**Prompt**
Reproduce the text of the records below, substituting "07.08.2026" for every occurrence of "08.08.2026" and keeping everything else the same. Omit the pictures from your output.

**Stored data entries**

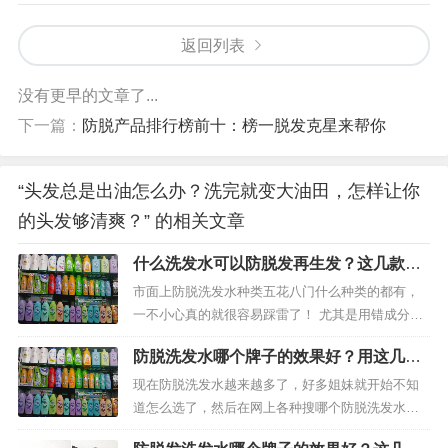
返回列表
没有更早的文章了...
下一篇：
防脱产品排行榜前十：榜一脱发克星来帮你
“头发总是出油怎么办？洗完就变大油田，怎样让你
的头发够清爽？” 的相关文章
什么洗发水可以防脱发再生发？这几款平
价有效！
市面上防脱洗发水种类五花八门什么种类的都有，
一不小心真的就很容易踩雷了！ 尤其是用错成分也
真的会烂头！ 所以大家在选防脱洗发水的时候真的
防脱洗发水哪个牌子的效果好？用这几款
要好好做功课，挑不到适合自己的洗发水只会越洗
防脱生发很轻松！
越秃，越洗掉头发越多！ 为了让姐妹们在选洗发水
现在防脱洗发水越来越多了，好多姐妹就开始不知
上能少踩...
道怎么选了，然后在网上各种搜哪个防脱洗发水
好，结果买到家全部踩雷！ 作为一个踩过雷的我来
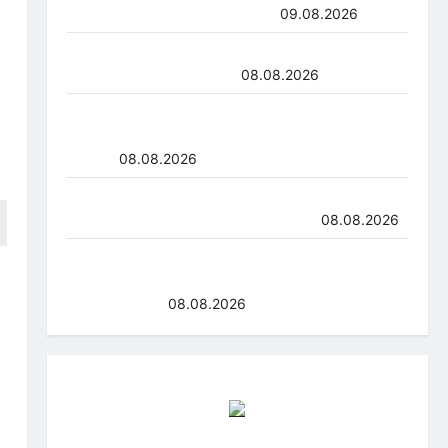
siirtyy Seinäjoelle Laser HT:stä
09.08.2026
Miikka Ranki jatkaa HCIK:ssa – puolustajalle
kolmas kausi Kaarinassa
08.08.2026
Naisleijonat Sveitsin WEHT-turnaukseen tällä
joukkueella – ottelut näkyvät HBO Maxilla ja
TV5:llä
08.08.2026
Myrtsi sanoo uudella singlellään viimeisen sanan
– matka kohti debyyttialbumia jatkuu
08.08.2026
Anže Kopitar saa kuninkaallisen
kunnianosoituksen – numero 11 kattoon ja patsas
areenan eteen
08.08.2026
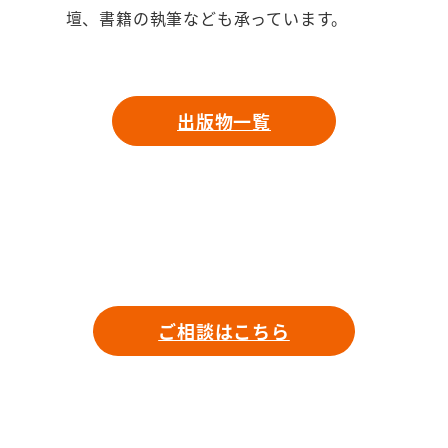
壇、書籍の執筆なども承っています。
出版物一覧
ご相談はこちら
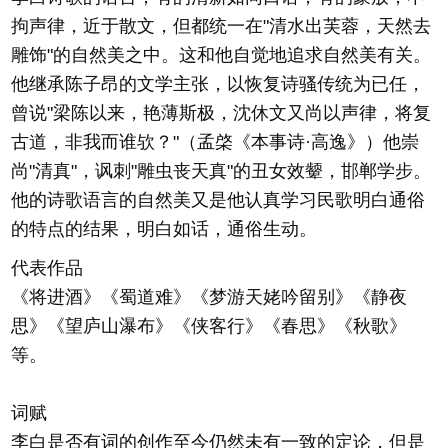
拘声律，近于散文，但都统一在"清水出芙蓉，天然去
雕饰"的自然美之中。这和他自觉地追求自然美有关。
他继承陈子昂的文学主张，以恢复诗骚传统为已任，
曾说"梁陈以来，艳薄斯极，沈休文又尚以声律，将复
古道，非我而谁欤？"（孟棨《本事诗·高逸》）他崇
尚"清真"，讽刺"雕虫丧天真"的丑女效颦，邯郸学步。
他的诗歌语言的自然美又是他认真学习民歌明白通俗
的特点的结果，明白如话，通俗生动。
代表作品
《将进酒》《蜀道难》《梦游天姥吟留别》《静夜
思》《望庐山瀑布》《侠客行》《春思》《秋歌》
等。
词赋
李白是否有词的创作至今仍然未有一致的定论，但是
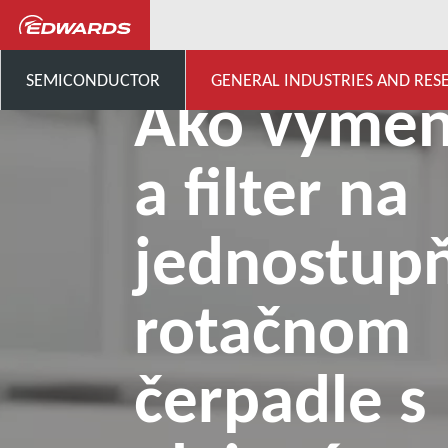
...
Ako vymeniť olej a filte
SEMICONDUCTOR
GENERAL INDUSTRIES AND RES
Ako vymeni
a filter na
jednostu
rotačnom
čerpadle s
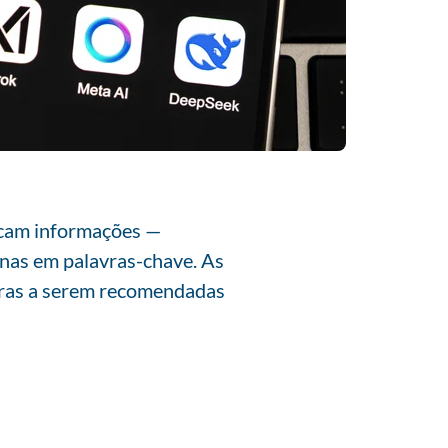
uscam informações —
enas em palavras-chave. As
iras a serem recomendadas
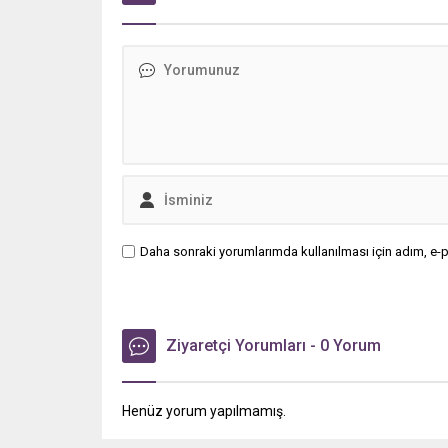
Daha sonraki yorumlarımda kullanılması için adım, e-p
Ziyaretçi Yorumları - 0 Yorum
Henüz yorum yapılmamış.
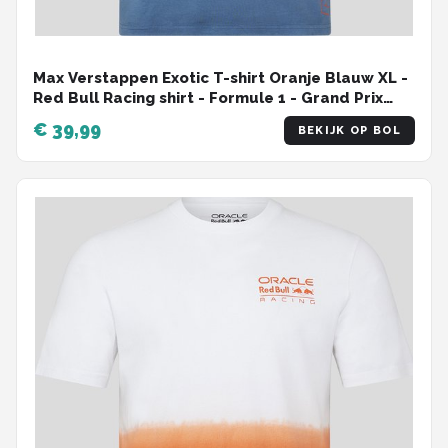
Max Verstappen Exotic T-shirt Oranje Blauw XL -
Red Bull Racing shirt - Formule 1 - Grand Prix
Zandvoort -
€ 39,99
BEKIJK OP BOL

**Task answer**
返回列表
没有更早的文章了...
下一篇：
防脱产品排行榜前十：榜一脱发克星来帮你
“头发总是出油怎么办？洗完就变大油田，怎样让你
的头发够清爽？” 的相关文章
什么洗发水可以防脱发再生发？这几款平
价有效！
市面上防脱洗发水种类五花八门什么种类的都有，
一不小心真的就很容易踩雷了！ 尤其是用错成分也
真的会烂头！ 所以大家在选防脱洗发水的时候真的
防脱洗发水哪个牌子的效果好？用这几款
要好好做功课，挑不到适合自己的洗发水只会越洗
防脱生发很轻松！
越秃，越洗掉头发越多！ 为了让姐妹们在选洗发水
现在防脱洗发水越来越多了，好多姐妹就开始不知
上能少踩...
道怎么选了，然后在网上各种搜哪个防脱洗发水
好，结果买到家全部踩雷！ 作为一个踩过雷的我来
siirtyy Seinäjoelle Laser HT:stä
09.08.2026
Miikka Ranki jatkaa HCIK:ssa – puolustajalle
kolmas kausi Kaarinassa
07.08.2026
Naisleijonat Sveitsin WEHT-turnaukseen tällä
joukkueella – ottelut näkyvät HBO Maxilla ja
TV5:llä
07.08.2026
Myrtsi sanoo uudella singlellään viimeisen sanan
– matka kohti debyyttialbumia jatkuu
07.08.2026
Anže Kopitar saa kuninkaallisen
kunnianosoituksen – numero 11 kattoon ja patsas
areenan eteen
07.08.2026
壇、書籍の執筆なども承っています。
出版物一覧
ご相談はこちら
拘声律，近于散文，但都统一在"清水出芙蓉，天然去
雕饰"的自然美之中。这和他自觉地追求自然美有关。
他继承陈子昂的文学主张，以恢复诗骚传统为已任，
曾说"梁陈以来，艳薄斯极，沈休文又尚以声律，将复
古道，非我而谁欤？"（孟棨《本事诗·高逸》）他崇
尚"清真"，讽刺"雕虫丧天真"的丑女效颦，邯郸学步。
他的诗歌语言的自然美又是他认真学习民歌明白通俗
的特点的结果，明白如话，通俗生动。
代表作品
《将进酒》《蜀道难》《梦游天姥吟留别》《静夜
思》《望庐山瀑布》《侠客行》《春思》《秋歌》
等。
词赋
李白是否有词的创作至今仍然未有一致的定论，但是
...
Ako vymeniť olej a filte
SEMICONDUCTOR
GENERAL INDUSTRIES AND RES
Ako vymeni
a filter na
jednostu
rotačnom
čerpadle s
uscam informações —
enas em palavras-chave. As
iras a serem recomendadas
Daha sonraki yorumlarımda kullanılması için adım, e-p
Ziyaretçi Yorumları - 0 Yorum
Henüz yorum yapılmamış.
Max Verstappen Exotic T-shirt Oranje Blauw XL -
Red Bull Racing shirt - Formule 1 - Grand Prix
Zandvoort -
€ 39,99
BEKIJK OP BOL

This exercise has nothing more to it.